Stronger food safety regulations debated
Updated: 2011-03-10 08:12
By Zhao Yinan (China Daily)
Inspectors with the commerce authority in Heihe city, Northeast China's Heilongjiang province, examine the ingredients of food in a local supermarket on Wednesday. [Photo/China Daily]
BEIJING - Lawmakers and experts have urged stronger punishments and improved law enforcement to ensure food safety, following tainted food scandals that have generated nationwide concern.
Wang Lijun, director of the Chongqing public security bureau and deputy to the National People's Congress (NPC), proposed a law on food and drug safety, separate from the current Criminal Law and the Food Safety Law, to stem the rise of such crimes.
Wang Lijun's proposal stated the country's current food safety situation requires "heavy and specific penalties", which are lacking in the current regulations and laws.
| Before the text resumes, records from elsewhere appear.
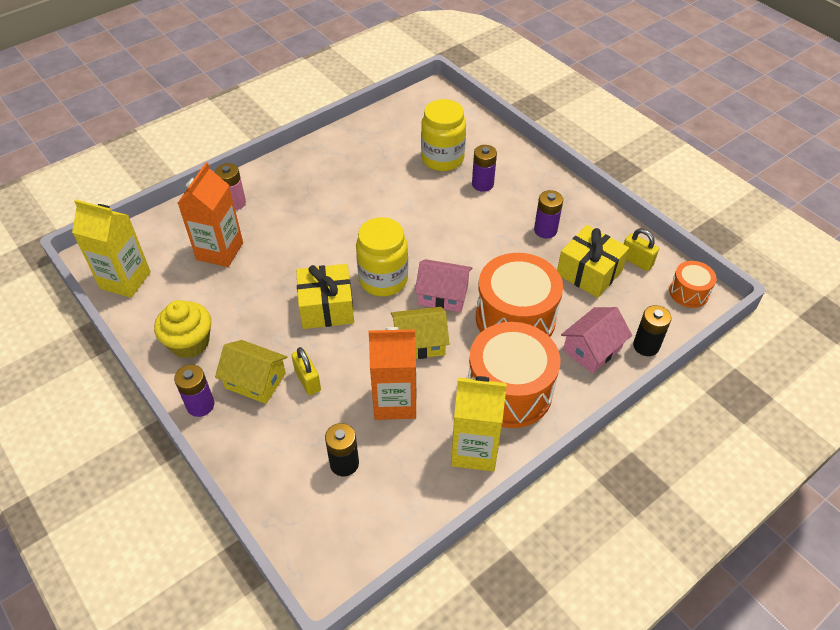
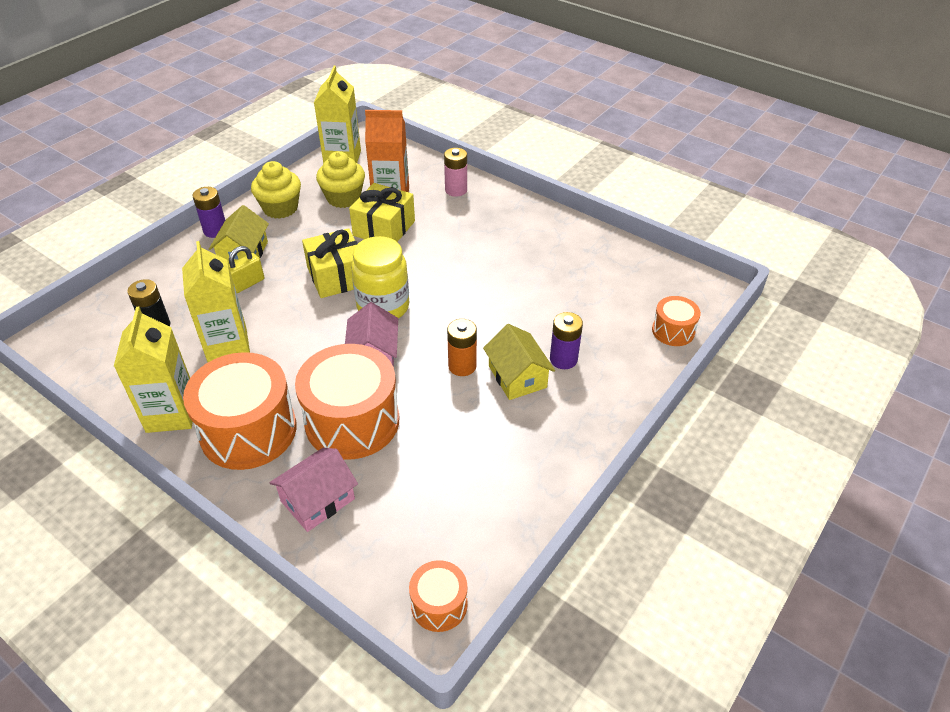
camera: 75 degrees right, 5 degrees down
(200, 288) = (343, 198): none -> yellow cupcake
(395, 401) = (227, 345): orange carton -> yellow carton
(419, 342) = (303, 349): yellow house -> yellow house (517, 376)
(442, 159) = (591, 317): yellow jar -> none
(471, 122) = (673, 331): none -> orange drum
(473, 241) = (462, 366): none -> orange battery
(545, 230) = (505, 430): purple battery -> none
(589, 272) = (444, 484): yellow gift -> yellow gift (384, 228)
(592, 349) = (318, 500): pink house -> pink house turned 75 degrees counterclockwise
(636, 261) = (481, 535): yellow padlock -> none
(646, 346) = (332, 558): black battery -> none

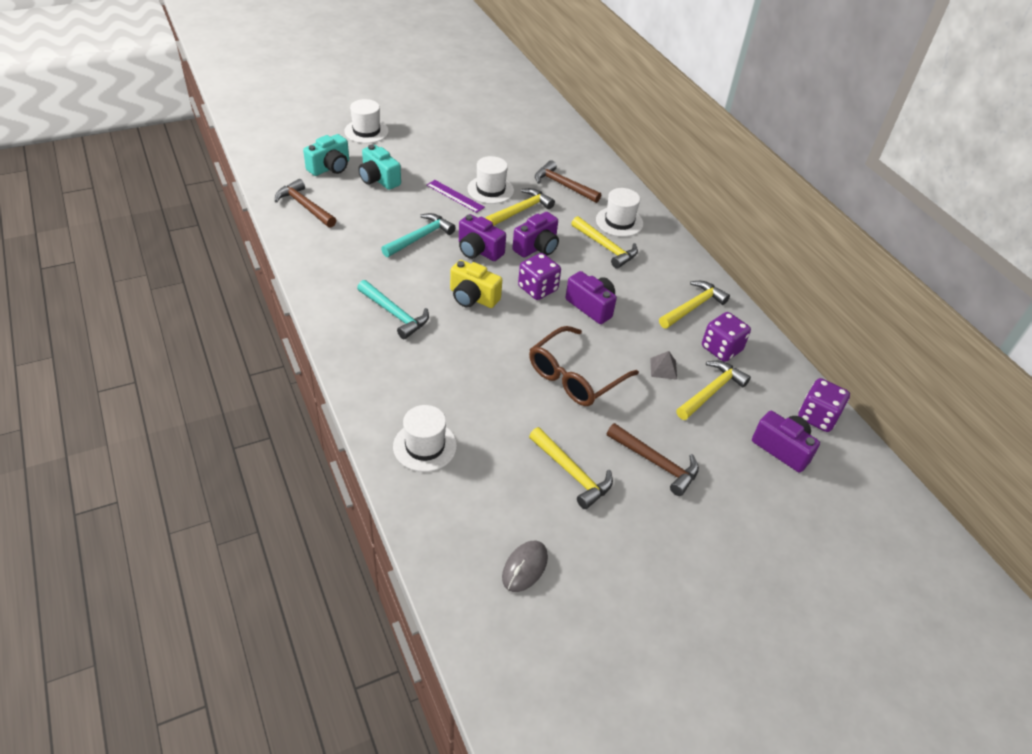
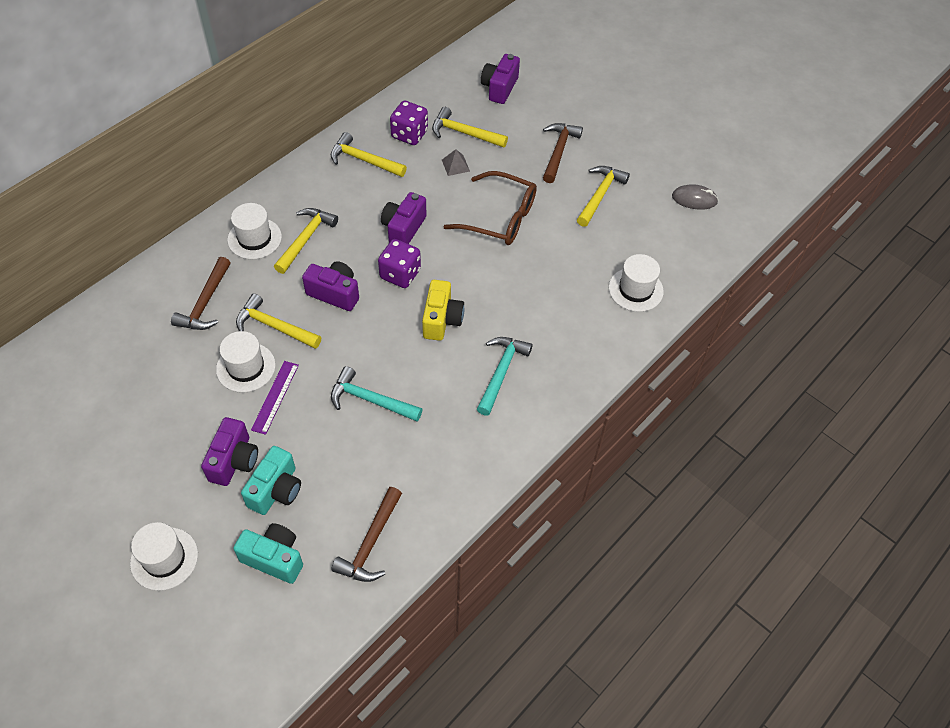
camera: 110 degrees left, 10 degrees up
(478, 251) = (366, 340): purple camera -> purple camera (234, 461)
(817, 417) = (454, 73): purple dice -> none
The proposal also said food safety is a social issue that has confronted many countries in the early stages of their industrialization, and the legislation of a special law on such crimes is in accordance with international experience.
The country's top legislature voted on and approved an amendment to the Criminal Law last month. The amendment raises the minimum penalty for crimes related to the production and sale of tainted food from short-term criminal detention to prison terms of up to five years.
In addition to Wang's proposal, more than 30 lawmakers had earlier this month jointly called for a second inspection tour of food safety law enforcement, following the first tour conducted in September 2009 by the NPC Standing Committee.
The spokesman of the NPC Standing Committee later announced plans for a second inspection tour this year.
Jiang Jian, president of a Shandong-based hospital and a co-author of the proposal, said better implementation of the Food Safety Law is "an arduous and long-term task" and requires efforts from all levels of governments.
But experts said legislation alone is not enough to deal with the food safety issue, which requires "comprehensive changes" within society.
Qu Xinjiu, a criminal law professor at the China University of Political Science and Law, said another inspection tour of law enforcement will be "helpful". However, it might not be necessary to enact a separate law, since the current articles have provided necessary stipulations on such crimes, Qu added.
Peng Jian, a criminal lawyer who represented clients in a tainted milk powder case, explained food safety is related with local and industry interests, which makes law enforcement relatively difficult.
"Melamine was commonly used in the dairy industry for a long time, but the problem was exposed only after it made thousands of babies sick," Peng said.
"It happened because there was a protection mechanism inside the industry."
In 2008, melamine-tainted dairy products killed at least six infants and caused kidney problems in another 300,000 children across the country, official figures show.
Peng also pointed out that holding inspection tours is by no means the only approach.
"It is also essential to ensure a reasonable profit for dairy farmers and reduce role of the middlemen, who try to keep dairy purchasing prices down," he said.